* **To do**:
Please output the records below word for word and omit the pictures.

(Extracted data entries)

********************

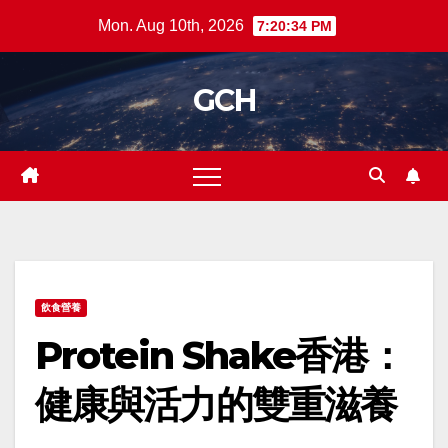
Skip
Mon. Aug 10th, 2026
7:20:35 PM
to
content
GCH
飲食營養
Protein Shake香港：
健康與活力的雙重滋養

********************

* **Answer to this problem**:
Skip
Mon. Aug 10th, 2026
7:20:35 PM
to
content
GCH
飲食營養
Protein Shake香港：
健康與活力的雙重滋養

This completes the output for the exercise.